Epileptologists provide comprehensive care for patients suffering from epilepsy, which usually begins with a battery of tests to ensure the correct diagnosis. Following a definitive diagnosis of epilepsy, the physician often attempts to pinpoint the causes of the seizures before prescribing medications and other treatment techniques that may help to manage the condition.

While many hospitals employ epileptologists full time, these physicians may also be found in private practice, epilepsy clinics and in academic settings (such as a medical school or research institution). Typically, epileptologists will care exclusively for patients suffering from epilepsy, leaving other neurological disorders to neurologists or those with more specialized training. Those that care exclusively for epileptic children are known as pediatric epileptologists - the methods, treatments and prescriptions to manage epilepsy vary widely between children and adults.

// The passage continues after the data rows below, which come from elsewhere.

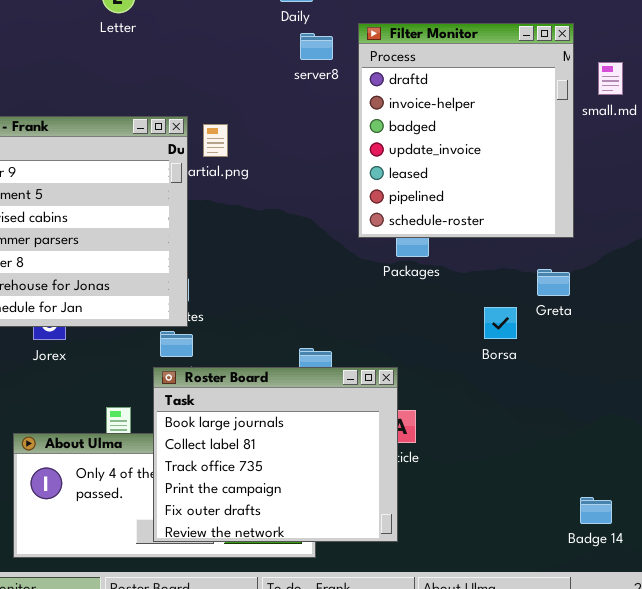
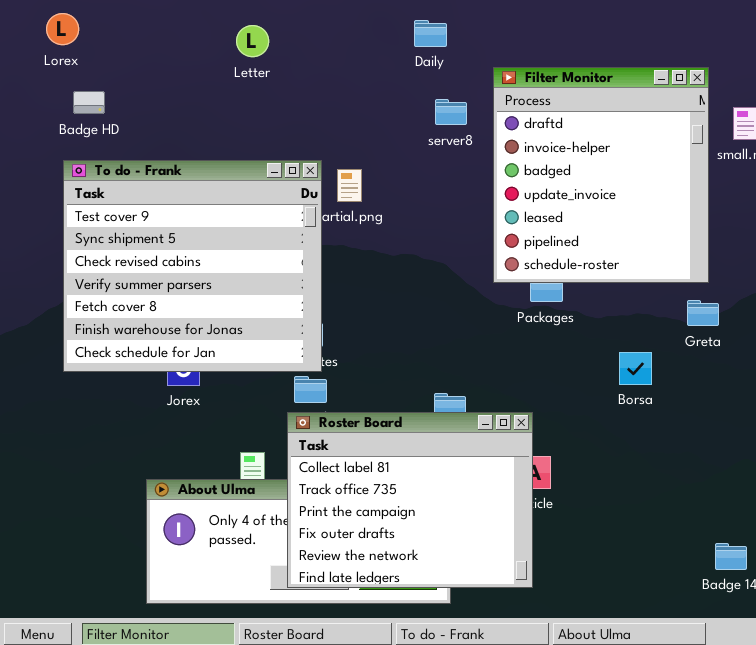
server8: [300,33,333,60] -> [435,99,467,125], moved
Greta: [537,269,570,296] -> [687,300,719,326], moved
Roster Board: [153,367,398,542] -> [287,412,533,588], scrolled down 1 row

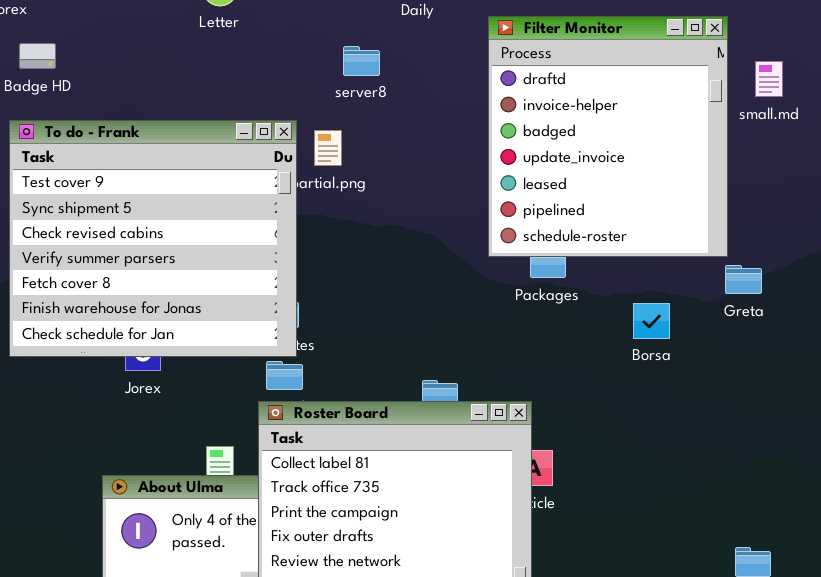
server8: [435,99,467,125] -> [343,46,380,76], moved
Greta: [687,300,719,326] -> [725,265,762,294], moved
Borsa: [619,352,652,385] -> [633,303,670,339], moved

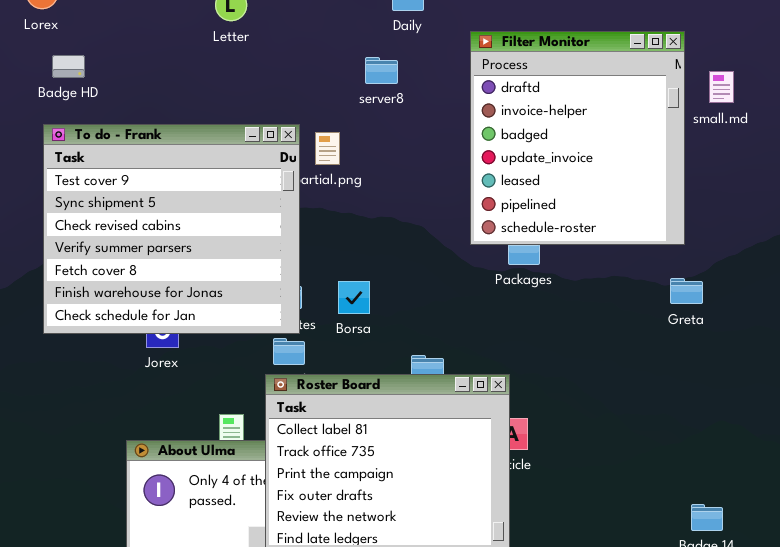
server8: [343,46,380,76] -> [365,57,398,84], moved
Greta: [725,265,762,294] -> [670,278,703,304], moved
Borsa: [633,303,670,339] -> [338,281,370,314], moved

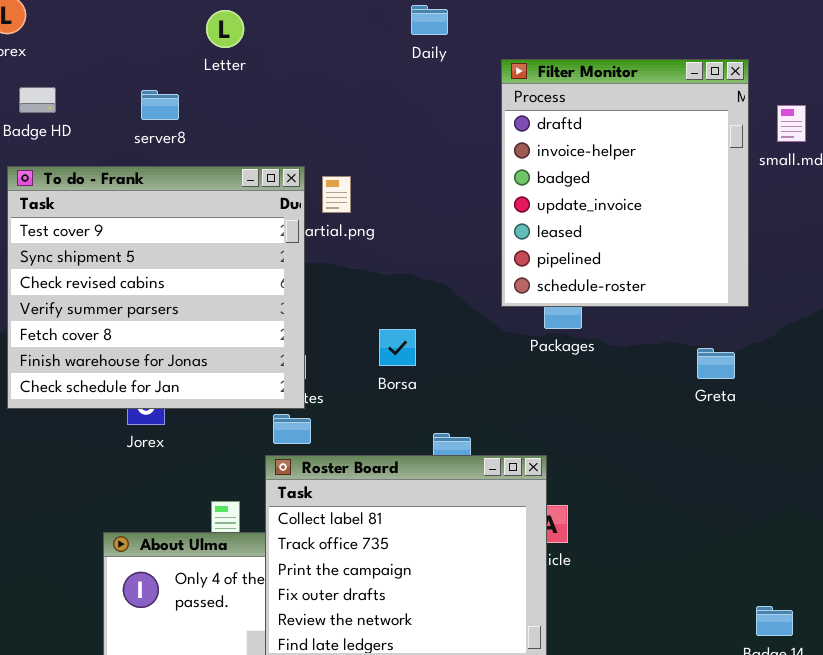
server8: [365,57,398,84] -> [141,90,179,120], moved
Greta: [670,278,703,304] -> [697,348,735,379], moved
Borsa: [338,281,370,314] -> [379,329,416,366], moved

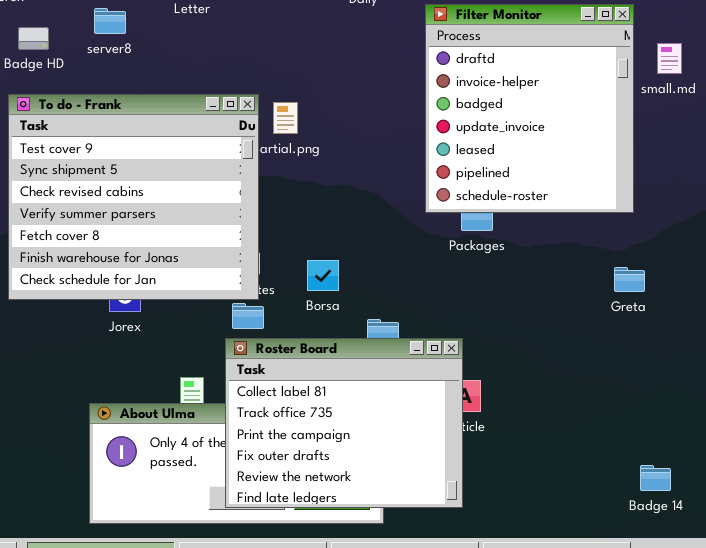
server8: [141,90,179,120] -> [94,8,126,34], moved
Borsa: [379,329,416,366] -> [307,260,339,291], moved
Greta: [697,348,735,379] -> [614,267,645,292], moved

Epileptology Education & Training

Because epileptologists are also trained as neurologists, their education and training is fairly similar. After completing an undergraduate degree and medical school, the physician will usually complete a one year internship before applying for a residency. Epileptologists pursue a residency in neurology, which will provide a solid base for practice in their specialty. The physician is introduced to the various neurological procedures and techniques, such as ECG, EEG, EMG and other neurological imaging techniques that are necessary to provide care as an epileptologists.

During the residency, the physician is trained in a manner than will prepare them for a highly specialized fellowship in epileptology. After completing residency training, the physician must complete fellowship training. During the fellowship, the physician will spend approximately one to two years learning from experienced epileptologists; they will be trained further in field of epileptic diagnosis and treatment procedures, including various forms of surgery. Some epileptology fellowships require the physician to perform research on a topic close to their line of study (comparable to a dissertation).

It is not required that epileptologists seek board certification, although it is available from the American Board of Psychiatry and Neurology - nonetheless, the many epileptologists do seek board certification. Like all other physicians, epileptologists are required to hold a valid state medical license.